■ Problem requirements ■
Please copy out the records word for word, starting at their first line and ending with the line that contains "адамның бойындағы қан жүретін жолдармен".

■ Dataset ■
= = = =

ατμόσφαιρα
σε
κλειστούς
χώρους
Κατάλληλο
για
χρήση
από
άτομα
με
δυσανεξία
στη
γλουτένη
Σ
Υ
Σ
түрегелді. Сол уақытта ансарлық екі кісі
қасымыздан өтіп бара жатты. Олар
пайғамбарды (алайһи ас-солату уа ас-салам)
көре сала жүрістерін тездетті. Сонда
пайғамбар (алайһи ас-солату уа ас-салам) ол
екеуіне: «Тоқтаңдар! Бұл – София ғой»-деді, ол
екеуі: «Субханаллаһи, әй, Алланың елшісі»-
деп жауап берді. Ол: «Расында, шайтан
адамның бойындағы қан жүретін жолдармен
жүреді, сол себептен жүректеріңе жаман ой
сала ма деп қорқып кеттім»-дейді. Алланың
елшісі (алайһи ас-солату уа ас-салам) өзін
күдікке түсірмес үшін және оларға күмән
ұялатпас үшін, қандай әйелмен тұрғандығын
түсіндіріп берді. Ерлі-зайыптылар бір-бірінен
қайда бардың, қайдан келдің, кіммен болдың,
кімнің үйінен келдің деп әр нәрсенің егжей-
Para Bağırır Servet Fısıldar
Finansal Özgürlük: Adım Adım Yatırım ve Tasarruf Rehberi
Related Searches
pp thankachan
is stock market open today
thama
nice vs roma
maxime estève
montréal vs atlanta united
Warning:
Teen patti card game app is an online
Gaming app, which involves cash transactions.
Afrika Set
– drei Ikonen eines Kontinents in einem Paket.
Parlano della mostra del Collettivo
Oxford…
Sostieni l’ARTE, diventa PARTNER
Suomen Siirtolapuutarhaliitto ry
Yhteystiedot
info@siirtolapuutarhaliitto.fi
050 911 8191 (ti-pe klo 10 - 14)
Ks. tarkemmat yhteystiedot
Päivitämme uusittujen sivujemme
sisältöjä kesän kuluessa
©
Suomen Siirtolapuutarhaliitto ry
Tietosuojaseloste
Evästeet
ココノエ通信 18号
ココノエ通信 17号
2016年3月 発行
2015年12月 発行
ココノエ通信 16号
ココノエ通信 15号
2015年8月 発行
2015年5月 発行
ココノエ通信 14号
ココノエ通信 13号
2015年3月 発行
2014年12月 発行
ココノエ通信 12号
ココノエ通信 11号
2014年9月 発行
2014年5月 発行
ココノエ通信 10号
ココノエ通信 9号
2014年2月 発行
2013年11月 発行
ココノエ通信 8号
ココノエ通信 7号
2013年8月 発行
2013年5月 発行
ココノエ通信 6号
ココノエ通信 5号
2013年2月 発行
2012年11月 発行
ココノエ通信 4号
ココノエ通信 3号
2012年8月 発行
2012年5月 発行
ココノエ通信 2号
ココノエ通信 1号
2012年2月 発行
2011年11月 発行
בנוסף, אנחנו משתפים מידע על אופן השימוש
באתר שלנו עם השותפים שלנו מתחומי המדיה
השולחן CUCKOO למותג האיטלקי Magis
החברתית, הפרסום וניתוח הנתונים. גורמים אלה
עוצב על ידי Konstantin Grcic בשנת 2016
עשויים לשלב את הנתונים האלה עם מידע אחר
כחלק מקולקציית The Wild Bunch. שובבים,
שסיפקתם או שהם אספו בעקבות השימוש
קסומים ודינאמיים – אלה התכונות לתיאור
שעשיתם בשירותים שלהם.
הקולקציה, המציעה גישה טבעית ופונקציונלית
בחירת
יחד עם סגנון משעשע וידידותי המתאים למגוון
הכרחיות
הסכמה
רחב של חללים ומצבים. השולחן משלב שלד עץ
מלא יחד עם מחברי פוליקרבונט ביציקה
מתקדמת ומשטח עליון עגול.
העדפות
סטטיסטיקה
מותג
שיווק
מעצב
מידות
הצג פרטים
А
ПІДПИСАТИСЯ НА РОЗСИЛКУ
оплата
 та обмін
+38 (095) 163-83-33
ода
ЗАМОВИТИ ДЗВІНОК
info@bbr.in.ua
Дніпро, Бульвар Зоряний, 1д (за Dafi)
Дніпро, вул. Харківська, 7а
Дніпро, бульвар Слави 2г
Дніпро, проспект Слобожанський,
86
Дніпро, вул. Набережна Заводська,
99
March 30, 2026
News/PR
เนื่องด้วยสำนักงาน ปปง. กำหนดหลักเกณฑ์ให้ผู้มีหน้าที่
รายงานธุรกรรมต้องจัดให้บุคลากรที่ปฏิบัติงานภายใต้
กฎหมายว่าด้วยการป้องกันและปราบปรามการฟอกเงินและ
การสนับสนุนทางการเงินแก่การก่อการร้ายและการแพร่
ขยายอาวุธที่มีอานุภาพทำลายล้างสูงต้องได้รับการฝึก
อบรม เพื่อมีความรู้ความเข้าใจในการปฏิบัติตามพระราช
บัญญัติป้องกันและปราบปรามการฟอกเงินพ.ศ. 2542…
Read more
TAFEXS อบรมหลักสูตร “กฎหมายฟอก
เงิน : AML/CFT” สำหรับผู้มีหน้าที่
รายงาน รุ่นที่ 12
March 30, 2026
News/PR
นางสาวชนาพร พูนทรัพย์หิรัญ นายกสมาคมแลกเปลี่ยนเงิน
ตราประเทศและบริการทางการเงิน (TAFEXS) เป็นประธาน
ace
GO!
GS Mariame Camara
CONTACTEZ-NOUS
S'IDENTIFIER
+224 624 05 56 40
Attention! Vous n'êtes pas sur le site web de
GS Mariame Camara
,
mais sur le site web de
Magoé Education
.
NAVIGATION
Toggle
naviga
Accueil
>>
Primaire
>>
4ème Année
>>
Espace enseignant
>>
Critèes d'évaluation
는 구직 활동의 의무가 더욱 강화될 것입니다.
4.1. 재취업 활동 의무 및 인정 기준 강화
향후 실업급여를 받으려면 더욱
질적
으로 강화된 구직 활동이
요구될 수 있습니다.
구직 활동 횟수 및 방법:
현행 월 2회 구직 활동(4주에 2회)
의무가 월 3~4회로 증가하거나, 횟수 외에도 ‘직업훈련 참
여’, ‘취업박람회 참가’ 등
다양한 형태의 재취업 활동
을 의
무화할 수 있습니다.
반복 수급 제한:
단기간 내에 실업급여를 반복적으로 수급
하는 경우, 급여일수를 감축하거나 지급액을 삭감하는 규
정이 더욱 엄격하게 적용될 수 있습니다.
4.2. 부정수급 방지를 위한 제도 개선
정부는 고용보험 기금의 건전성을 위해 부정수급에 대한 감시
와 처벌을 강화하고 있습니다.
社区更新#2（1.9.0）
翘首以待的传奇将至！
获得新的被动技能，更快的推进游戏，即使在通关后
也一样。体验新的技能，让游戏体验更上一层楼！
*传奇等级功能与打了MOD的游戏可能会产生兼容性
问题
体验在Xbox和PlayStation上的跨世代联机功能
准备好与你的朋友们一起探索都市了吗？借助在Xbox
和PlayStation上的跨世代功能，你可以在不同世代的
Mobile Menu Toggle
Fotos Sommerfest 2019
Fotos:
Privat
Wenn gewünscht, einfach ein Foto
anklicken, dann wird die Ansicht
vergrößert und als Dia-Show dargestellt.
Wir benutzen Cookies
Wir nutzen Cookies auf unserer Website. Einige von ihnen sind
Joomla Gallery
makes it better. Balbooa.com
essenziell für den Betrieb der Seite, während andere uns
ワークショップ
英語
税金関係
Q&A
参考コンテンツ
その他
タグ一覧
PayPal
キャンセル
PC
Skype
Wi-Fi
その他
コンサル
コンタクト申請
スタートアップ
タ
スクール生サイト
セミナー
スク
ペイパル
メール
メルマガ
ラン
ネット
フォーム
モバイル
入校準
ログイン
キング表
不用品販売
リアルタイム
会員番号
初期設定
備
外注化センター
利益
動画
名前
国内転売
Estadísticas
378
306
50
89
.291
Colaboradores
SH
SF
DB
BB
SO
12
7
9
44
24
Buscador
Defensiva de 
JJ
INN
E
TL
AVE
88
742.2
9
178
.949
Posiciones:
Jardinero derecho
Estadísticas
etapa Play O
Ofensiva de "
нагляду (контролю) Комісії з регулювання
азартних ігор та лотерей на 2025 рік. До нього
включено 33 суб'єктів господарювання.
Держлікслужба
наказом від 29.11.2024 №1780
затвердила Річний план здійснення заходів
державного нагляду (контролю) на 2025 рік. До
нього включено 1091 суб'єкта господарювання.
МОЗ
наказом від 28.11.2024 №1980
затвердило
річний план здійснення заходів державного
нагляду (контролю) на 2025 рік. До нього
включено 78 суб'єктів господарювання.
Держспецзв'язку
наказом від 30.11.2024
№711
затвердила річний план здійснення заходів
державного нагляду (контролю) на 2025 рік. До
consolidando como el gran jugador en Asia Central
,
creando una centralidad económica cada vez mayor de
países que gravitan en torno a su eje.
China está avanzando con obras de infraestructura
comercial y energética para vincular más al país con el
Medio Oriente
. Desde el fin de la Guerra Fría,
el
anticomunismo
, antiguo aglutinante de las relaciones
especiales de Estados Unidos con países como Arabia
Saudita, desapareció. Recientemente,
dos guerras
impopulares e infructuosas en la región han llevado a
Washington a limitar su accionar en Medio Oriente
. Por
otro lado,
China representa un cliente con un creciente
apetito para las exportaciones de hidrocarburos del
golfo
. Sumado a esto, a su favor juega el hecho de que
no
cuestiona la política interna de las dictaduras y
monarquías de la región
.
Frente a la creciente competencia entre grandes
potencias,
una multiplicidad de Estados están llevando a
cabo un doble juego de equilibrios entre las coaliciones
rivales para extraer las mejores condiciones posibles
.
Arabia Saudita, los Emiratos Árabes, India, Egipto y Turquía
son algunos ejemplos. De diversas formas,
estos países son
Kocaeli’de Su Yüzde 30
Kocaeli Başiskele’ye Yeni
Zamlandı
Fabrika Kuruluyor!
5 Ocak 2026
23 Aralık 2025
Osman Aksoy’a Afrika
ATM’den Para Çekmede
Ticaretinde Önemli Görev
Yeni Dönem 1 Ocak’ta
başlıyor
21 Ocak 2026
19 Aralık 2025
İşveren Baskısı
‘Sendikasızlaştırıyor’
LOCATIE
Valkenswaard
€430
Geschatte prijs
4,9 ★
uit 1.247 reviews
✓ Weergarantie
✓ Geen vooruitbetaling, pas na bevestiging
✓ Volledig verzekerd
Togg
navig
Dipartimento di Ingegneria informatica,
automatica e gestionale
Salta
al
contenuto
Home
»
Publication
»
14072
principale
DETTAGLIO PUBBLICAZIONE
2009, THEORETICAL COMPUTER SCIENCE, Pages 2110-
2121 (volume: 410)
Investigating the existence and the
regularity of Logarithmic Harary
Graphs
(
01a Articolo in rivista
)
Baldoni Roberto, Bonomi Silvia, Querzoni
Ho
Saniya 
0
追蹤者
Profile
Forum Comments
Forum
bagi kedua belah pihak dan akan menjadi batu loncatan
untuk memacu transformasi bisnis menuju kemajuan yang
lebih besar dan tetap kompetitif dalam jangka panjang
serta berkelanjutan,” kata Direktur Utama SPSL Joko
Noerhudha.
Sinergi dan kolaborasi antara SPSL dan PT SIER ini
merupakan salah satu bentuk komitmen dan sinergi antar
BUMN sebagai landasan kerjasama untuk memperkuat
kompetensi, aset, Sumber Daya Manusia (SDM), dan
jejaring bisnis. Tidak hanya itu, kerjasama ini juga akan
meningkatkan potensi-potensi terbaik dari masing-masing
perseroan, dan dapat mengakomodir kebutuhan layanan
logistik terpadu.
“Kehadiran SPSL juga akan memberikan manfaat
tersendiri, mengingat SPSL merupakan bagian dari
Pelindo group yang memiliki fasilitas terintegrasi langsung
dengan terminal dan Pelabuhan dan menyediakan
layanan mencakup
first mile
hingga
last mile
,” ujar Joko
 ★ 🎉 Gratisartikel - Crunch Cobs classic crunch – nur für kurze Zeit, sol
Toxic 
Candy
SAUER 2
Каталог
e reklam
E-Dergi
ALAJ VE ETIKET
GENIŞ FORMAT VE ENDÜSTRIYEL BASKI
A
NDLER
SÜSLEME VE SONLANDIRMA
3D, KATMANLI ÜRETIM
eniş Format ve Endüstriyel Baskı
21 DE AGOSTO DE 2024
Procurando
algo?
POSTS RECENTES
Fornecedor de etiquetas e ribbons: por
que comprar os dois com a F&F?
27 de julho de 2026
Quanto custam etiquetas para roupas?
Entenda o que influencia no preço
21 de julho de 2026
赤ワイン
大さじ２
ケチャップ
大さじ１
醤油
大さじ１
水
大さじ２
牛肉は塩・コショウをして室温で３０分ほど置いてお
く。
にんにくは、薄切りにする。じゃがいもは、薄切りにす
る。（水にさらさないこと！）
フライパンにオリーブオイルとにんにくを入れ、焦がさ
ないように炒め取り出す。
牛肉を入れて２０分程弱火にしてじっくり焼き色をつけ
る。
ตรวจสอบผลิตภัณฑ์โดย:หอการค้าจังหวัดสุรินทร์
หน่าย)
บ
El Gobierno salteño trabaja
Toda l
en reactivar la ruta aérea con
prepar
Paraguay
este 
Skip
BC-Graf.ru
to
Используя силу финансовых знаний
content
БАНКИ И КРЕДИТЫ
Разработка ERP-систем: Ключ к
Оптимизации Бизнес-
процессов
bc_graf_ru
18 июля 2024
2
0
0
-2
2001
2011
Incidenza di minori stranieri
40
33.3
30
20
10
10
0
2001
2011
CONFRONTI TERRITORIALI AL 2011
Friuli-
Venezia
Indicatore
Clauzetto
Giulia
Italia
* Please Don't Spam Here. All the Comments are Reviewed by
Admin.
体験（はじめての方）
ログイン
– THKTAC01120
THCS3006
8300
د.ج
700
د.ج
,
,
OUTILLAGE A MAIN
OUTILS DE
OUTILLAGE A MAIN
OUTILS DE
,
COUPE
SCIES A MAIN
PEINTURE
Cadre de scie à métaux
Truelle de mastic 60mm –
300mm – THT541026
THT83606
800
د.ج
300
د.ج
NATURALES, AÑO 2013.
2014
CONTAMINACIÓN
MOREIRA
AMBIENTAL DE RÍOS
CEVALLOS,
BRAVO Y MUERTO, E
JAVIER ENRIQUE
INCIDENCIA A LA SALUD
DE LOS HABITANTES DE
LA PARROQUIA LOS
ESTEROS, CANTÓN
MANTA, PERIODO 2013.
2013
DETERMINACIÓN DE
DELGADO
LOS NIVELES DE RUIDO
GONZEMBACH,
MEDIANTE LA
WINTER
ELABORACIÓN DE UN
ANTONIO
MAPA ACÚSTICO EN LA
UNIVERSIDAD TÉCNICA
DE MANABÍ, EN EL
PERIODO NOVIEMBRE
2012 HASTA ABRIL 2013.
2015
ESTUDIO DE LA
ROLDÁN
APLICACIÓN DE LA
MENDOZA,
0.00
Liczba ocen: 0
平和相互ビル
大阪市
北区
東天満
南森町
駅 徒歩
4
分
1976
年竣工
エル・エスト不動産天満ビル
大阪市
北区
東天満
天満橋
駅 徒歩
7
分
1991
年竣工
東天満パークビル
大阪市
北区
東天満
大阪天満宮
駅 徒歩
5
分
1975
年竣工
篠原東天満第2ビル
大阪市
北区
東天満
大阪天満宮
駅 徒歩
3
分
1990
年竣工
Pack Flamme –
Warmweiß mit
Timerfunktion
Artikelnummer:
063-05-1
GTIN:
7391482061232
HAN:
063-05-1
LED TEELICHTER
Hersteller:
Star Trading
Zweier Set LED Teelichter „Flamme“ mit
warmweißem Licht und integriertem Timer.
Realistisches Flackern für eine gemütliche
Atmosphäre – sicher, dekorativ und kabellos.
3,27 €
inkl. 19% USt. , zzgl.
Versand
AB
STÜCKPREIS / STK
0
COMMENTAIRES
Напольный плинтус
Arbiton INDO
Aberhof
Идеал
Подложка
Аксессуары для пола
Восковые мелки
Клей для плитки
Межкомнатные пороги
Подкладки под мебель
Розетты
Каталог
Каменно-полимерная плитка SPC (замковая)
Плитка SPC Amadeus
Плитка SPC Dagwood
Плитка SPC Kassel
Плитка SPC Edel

= = = =

■ Task output ■
ατμόσφαιρα
σε
κλειστούς
χώρους
Κατάλληλο
για
χρήση
από
άτομα
με
δυσανεξία
στη
γλουτένη
Σ
Υ
Σ
түрегелді. Сол уақытта ансарлық екі кісі
қасымыздан өтіп бара жатты. Олар
пайғамбарды (алайһи ас-солату уа ас-салам)
көре сала жүрістерін тездетті. Сонда
пайғамбар (алайһи ас-солату уа ас-салам) ол
екеуіне: «Тоқтаңдар! Бұл – София ғой»-деді, ол
екеуі: «Субханаллаһи, әй, Алланың елшісі»-
деп жауап берді. Ол: «Расында, шайтан
адамның бойындағы қан жүретін жолдармен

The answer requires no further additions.